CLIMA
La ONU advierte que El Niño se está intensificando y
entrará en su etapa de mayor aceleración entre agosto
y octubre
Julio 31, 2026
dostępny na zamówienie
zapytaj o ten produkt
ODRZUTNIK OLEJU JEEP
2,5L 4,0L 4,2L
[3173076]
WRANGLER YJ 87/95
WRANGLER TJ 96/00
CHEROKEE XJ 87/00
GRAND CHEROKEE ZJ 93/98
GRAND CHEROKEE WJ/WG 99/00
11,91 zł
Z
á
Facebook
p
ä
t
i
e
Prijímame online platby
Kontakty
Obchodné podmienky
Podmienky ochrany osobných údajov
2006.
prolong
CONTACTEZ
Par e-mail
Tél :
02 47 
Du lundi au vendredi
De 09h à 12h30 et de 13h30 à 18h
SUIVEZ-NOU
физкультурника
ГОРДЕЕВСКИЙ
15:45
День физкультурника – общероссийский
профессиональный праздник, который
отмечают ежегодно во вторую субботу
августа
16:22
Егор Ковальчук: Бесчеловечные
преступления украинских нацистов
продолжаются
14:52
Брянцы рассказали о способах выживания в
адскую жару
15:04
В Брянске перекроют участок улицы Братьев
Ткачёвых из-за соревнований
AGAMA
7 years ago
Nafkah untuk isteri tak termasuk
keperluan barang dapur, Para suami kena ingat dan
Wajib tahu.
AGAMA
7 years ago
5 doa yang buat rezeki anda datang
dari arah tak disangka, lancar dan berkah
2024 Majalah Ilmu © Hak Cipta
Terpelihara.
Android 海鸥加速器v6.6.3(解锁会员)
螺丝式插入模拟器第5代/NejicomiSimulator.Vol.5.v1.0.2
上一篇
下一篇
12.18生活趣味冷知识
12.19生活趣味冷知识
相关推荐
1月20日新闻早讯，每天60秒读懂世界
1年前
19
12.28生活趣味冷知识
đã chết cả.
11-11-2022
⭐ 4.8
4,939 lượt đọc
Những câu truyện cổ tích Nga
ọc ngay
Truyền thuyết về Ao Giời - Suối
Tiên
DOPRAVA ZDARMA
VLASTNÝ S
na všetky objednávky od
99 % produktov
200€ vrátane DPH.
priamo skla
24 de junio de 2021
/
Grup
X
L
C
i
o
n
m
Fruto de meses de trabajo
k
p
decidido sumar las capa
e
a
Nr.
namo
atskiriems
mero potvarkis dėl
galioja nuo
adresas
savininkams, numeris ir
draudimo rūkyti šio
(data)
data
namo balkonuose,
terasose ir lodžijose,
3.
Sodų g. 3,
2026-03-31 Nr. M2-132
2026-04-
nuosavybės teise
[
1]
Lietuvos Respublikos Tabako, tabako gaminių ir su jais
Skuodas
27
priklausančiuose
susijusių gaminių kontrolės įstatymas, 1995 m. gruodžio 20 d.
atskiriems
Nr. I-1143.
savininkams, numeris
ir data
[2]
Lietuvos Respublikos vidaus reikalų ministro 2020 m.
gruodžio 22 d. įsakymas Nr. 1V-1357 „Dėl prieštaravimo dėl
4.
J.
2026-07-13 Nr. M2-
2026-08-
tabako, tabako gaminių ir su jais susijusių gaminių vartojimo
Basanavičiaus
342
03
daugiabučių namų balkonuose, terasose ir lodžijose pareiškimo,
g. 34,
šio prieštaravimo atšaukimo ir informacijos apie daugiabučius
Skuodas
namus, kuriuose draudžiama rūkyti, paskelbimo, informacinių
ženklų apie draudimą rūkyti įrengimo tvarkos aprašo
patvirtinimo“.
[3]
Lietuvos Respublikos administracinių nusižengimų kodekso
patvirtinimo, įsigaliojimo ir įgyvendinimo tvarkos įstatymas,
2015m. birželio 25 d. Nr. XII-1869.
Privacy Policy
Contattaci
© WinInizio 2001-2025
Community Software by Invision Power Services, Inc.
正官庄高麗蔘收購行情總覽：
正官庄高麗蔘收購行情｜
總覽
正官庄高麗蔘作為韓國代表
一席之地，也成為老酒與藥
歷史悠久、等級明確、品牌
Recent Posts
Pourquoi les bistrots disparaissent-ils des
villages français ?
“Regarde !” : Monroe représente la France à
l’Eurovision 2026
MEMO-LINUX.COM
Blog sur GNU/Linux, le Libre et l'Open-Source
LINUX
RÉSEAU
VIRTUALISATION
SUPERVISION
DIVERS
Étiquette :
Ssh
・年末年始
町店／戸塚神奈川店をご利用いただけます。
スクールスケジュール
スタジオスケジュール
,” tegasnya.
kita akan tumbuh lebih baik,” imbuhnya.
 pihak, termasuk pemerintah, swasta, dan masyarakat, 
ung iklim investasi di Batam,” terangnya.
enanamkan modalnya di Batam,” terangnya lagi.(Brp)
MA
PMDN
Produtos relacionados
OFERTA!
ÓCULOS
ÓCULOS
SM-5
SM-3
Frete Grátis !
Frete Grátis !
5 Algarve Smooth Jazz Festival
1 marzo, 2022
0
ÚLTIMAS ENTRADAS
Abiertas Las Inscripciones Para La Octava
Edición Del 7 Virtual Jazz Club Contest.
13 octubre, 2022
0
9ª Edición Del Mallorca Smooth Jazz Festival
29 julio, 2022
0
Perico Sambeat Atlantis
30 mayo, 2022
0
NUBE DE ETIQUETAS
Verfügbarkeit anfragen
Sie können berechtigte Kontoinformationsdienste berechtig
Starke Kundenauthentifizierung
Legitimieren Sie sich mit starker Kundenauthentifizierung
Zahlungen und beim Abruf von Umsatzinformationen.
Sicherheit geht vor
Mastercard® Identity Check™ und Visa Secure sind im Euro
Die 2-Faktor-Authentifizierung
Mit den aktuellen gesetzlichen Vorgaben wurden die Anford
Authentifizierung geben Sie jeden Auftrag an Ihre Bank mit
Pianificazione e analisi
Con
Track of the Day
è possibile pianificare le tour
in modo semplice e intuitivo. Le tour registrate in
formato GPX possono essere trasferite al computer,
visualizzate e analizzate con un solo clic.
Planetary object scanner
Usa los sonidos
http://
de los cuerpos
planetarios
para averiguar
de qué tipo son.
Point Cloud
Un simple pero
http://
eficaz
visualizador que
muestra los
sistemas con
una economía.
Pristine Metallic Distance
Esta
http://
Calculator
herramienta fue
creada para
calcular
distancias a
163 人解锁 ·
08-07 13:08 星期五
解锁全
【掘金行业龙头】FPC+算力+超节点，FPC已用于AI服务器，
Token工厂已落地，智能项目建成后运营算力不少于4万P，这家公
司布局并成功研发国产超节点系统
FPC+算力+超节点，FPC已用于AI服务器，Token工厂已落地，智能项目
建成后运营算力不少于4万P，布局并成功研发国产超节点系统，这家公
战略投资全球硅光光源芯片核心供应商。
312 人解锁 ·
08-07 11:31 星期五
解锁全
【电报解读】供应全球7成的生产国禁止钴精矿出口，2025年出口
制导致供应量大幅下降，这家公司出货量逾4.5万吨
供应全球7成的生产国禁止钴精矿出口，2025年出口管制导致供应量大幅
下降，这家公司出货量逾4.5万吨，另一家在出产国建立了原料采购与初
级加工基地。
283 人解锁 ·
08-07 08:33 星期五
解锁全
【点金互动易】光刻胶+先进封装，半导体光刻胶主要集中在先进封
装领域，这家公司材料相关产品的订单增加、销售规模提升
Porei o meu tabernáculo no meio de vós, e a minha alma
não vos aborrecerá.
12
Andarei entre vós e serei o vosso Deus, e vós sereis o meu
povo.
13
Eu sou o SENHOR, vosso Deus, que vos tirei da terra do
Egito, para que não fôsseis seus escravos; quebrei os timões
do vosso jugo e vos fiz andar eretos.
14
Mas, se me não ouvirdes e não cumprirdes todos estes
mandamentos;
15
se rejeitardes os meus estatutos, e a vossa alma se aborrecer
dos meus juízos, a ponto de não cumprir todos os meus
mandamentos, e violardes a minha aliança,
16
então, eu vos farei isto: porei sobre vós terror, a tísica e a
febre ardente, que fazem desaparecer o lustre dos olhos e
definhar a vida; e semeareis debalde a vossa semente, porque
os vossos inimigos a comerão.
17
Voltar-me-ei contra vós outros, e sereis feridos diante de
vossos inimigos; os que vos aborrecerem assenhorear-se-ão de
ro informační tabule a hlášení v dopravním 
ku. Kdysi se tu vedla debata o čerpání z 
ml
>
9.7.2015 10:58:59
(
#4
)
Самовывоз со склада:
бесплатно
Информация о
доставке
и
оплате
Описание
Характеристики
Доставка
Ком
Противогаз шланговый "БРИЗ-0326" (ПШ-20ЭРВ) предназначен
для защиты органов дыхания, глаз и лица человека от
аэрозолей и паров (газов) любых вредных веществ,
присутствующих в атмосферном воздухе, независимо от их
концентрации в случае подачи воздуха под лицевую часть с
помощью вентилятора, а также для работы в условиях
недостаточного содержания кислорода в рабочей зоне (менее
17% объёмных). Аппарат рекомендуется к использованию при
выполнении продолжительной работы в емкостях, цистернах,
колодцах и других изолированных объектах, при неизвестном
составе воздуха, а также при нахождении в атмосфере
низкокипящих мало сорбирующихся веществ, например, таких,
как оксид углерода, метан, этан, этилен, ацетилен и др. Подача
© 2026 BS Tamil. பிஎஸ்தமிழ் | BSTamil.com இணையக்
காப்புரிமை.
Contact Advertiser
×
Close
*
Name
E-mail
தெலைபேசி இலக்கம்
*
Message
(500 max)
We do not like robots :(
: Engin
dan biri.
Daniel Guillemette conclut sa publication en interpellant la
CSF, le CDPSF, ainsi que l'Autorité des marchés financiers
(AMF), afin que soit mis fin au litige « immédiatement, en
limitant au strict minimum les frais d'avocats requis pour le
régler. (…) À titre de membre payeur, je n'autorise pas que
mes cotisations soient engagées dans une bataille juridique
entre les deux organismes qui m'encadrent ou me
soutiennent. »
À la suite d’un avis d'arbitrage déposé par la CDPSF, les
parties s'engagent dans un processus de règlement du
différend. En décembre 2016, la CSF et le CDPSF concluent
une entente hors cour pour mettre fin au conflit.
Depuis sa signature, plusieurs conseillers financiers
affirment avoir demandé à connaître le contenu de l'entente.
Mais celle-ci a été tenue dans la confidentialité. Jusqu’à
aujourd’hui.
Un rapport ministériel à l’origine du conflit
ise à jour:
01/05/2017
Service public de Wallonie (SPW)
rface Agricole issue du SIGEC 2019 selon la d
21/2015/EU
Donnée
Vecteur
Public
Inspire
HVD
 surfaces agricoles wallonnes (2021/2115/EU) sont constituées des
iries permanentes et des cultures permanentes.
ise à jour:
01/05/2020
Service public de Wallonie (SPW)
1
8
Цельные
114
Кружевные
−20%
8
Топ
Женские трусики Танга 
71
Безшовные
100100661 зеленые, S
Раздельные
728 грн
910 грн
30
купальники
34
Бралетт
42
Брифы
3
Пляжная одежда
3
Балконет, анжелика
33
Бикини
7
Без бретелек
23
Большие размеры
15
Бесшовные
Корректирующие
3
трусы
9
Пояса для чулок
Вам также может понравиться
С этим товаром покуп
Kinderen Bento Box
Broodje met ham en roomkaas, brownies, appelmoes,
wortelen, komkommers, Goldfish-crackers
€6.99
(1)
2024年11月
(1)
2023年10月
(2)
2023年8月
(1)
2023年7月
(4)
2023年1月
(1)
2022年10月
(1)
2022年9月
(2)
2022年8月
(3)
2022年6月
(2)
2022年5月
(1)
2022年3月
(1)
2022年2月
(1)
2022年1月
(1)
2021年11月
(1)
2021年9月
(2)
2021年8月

------------

**THE PROBLEM:** Can you rewrite the records, starting at the beginning and ending with the line that contains "CHEROKEE XJ 87/00", with "JEEP" replaced by "Jeep" and nothing else changed?

**WRITTEN SOLUTION:**
CLIMA
La ONU advierte que El Niño se está intensificando y
entrará en su etapa de mayor aceleración entre agosto
y octubre
Julio 31, 2026
dostępny na zamówienie
zapytaj o ten produkt
ODRZUTNIK OLEJU Jeep
2,5L 4,0L 4,2L
[3173076]
WRANGLER YJ 87/95
WRANGLER TJ 96/00
CHEROKEE XJ 87/00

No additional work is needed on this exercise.